Exercise materials >>
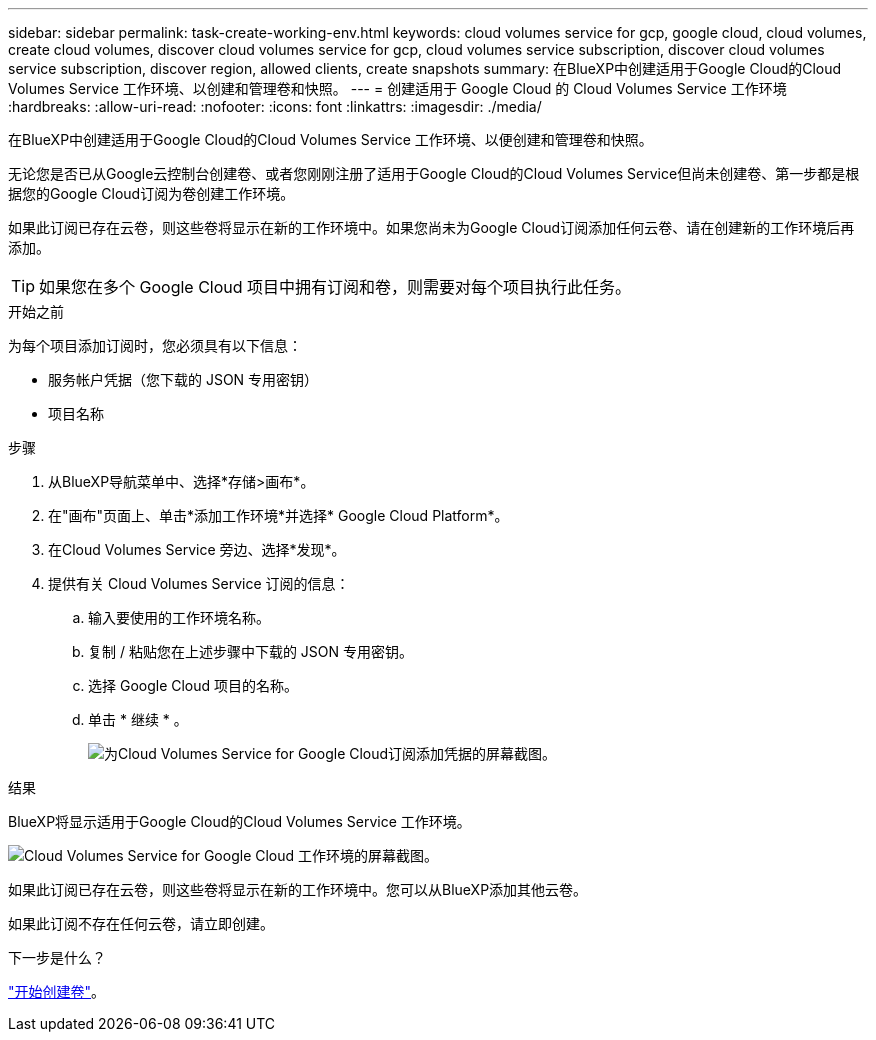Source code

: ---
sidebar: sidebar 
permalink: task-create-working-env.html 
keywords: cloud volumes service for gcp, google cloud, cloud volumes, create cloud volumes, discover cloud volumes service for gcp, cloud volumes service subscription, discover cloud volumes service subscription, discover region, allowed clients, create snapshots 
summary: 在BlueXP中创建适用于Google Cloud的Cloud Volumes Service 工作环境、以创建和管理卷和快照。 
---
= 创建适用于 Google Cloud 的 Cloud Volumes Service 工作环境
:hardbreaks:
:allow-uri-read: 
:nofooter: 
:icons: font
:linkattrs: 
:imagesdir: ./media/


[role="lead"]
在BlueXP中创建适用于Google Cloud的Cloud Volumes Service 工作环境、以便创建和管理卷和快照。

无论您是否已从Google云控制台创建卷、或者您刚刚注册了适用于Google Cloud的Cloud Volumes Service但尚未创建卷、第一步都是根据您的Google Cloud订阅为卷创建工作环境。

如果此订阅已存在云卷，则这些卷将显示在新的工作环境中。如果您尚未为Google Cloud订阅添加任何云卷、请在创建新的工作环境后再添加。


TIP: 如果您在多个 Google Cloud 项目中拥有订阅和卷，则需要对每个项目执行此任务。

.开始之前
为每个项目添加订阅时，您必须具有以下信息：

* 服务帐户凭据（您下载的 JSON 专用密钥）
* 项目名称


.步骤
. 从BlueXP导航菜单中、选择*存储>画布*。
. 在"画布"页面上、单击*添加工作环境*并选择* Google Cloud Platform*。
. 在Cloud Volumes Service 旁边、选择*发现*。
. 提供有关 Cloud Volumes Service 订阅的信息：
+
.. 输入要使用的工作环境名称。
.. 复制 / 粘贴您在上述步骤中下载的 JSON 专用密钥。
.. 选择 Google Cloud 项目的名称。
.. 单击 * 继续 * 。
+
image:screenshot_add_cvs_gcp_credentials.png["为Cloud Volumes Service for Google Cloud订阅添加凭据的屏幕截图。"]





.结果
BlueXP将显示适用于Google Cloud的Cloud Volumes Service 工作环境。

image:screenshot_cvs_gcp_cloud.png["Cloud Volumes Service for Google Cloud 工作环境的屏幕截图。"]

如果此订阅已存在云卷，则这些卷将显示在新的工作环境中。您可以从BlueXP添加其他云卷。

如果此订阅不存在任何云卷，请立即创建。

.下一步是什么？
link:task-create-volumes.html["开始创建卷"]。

Assignment >> The data needs to be reproduced exactly, please, apart from its pictures.

Task solution >>
Source code

: ---
sidebar: sidebar 
permalink: task-create-working-env.html 
keywords: cloud volumes service for gcp, google cloud, cloud volumes, create cloud volumes, discover cloud volumes service for gcp, cloud volumes service subscription, discover cloud volumes service subscription, discover region, allowed clients, create snapshots 
summary: 在BlueXP中创建适用于Google Cloud的Cloud Volumes Service 工作环境、以创建和管理卷和快照。 
---
= 创建适用于 Google Cloud 的 Cloud Volumes Service 工作环境
:hardbreaks:
:allow-uri-read: 
:nofooter: 
:icons: font
:linkattrs: 
:imagesdir: ./media/


[role="lead"]
在BlueXP中创建适用于Google Cloud的Cloud Volumes Service 工作环境、以便创建和管理卷和快照。

无论您是否已从Google云控制台创建卷、或者您刚刚注册了适用于Google Cloud的Cloud Volumes Service但尚未创建卷、第一步都是根据您的Google Cloud订阅为卷创建工作环境。

如果此订阅已存在云卷，则这些卷将显示在新的工作环境中。如果您尚未为Google Cloud订阅添加任何云卷、请在创建新的工作环境后再添加。


TIP: 如果您在多个 Google Cloud 项目中拥有订阅和卷，则需要对每个项目执行此任务。

.开始之前
为每个项目添加订阅时，您必须具有以下信息：

* 服务帐户凭据（您下载的 JSON 专用密钥）
* 项目名称


.步骤
. 从BlueXP导航菜单中、选择*存储>画布*。
. 在"画布"页面上、单击*添加工作环境*并选择* Google Cloud Platform*。
. 在Cloud Volumes Service 旁边、选择*发现*。
. 提供有关 Cloud Volumes Service 订阅的信息：
+
.. 输入要使用的工作环境名称。
.. 复制 / 粘贴您在上述步骤中下载的 JSON 专用密钥。
.. 选择 Google Cloud 项目的名称。
.. 单击 * 继续 * 。
+
image:screenshot_add_cvs_gcp_credentials.png["为Cloud Volumes Service for Google Cloud订阅添加凭据的屏幕截图。"]





.结果
BlueXP将显示适用于Google Cloud的Cloud Volumes Service 工作环境。

image:screenshot_cvs_gcp_cloud.png["Cloud Volumes Service for Google Cloud 工作环境的屏幕截图。"]

如果此订阅已存在云卷，则这些卷将显示在新的工作环境中。您可以从BlueXP添加其他云卷。

如果此订阅不存在任何云卷，请立即创建。

.下一步是什么？
link:task-create-volumes.html["开始创建卷"]。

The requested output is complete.